The railway secured Canada’s continental future and guaranteed that the West would not be absorbed by the Americans. Yet Grant knew by then that all national dreams, all acts of nation building, at least in Canada, are achieved at someone’s expense. The railway destroyed a rival way of life. By 1885, the Plains Cree were on reservations. The railway was used to ferry troops to put down Riel’s second rebellion, the last stand of the Metis, French and Aboriginal way of life built on the buffalo hunt and the fur trade. Riel stood trial in Regina that year. The country was bitterly divided over Riel’s fate, with Orangemen in Ontario calling for blood and Quebec demanding a pardon. Grant thought Riel a poor deluded fool and called publicly for pardon. Prime Minister Macdonald bowed to Ontario. Riel went to the gallows, and a martyr, for both the Metis nation and for Quebec, was born.

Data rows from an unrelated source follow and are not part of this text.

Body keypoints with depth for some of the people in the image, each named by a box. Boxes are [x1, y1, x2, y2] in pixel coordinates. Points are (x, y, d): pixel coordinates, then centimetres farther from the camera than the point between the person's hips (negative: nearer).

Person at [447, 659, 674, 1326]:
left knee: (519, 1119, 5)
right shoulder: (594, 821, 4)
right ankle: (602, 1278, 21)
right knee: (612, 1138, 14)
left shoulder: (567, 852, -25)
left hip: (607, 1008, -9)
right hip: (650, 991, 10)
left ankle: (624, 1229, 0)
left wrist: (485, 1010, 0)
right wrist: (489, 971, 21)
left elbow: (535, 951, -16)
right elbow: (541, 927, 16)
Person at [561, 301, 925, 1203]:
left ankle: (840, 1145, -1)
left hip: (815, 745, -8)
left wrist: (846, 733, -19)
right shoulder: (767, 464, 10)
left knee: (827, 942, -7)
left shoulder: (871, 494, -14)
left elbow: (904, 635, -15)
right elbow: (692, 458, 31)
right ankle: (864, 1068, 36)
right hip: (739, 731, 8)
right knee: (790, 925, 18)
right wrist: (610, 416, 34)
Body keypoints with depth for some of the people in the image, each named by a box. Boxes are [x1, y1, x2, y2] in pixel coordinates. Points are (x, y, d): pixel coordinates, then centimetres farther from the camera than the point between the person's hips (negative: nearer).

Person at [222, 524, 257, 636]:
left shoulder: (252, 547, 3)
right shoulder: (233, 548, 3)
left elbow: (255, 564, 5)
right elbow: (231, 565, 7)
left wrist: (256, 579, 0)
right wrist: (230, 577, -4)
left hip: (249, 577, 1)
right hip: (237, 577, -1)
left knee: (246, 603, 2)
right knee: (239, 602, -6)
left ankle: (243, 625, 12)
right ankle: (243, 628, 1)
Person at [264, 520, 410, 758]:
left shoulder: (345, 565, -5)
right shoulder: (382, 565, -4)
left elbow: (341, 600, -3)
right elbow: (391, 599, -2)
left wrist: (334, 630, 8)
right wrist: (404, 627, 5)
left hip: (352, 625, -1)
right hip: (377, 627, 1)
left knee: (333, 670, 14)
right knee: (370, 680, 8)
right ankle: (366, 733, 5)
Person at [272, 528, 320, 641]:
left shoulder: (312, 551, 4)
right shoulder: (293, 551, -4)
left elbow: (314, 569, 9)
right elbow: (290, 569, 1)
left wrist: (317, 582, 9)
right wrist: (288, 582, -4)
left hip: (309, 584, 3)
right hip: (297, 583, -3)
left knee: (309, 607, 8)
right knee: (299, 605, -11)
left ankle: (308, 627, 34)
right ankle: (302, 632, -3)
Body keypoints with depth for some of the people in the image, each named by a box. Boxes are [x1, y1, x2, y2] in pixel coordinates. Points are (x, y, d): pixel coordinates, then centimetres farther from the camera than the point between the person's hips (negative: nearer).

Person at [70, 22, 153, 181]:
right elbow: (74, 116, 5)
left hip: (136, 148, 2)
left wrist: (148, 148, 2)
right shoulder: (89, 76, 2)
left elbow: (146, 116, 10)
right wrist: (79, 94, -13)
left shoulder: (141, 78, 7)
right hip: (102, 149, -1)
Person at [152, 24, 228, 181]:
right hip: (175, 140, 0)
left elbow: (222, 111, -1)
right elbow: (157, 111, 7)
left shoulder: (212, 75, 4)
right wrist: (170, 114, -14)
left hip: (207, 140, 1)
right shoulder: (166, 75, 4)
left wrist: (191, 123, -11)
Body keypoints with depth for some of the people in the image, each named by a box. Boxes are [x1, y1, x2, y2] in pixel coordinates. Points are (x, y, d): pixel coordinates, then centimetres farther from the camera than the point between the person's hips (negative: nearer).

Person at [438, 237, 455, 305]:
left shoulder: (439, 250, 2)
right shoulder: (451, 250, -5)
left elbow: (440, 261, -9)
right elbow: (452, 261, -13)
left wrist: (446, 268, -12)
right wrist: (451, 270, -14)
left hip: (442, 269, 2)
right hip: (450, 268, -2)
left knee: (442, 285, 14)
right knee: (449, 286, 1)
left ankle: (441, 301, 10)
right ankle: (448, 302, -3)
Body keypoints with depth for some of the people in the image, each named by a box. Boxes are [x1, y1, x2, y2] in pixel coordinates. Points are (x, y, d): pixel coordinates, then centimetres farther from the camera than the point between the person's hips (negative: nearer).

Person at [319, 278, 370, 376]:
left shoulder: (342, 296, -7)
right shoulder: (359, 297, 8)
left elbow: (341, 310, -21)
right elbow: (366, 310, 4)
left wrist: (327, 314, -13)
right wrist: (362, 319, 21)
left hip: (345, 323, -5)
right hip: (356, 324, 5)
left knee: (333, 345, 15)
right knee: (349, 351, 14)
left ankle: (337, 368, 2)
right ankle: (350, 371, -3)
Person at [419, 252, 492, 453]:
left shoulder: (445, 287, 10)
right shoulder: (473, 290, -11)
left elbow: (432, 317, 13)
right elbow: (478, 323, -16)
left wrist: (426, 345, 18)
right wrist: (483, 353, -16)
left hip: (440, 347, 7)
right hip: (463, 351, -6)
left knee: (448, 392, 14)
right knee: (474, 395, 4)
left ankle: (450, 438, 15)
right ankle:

Riel’s execution caused fury throughout Quebec. The rising star of the Liberal Party, Wilfrid Laurier, took the stage at a rally in Montreal in November 1885, shortly after the execution, and defended Riel in vehement terms,
saying that had he himself been on the banks of the Saskatchewan, he, too, would have taken up a musket against the troops. Protestant Ontario never allowed him to forget those words.

The achievement of Grant’s dream, therefore, drove fissures through the fabric of Canada that remain to this day. Quebec’s leading figures believed that the railway had been used to destroy French society in the West.

In 1890, when the government of Manitoba went so far as to abolish the separate Roman Catholic school system and replace it with a single “national” board, Quebec’s worst fears were confirmed, and for six years, the federation was convulsed by a crisis at once religious, educational and national in character.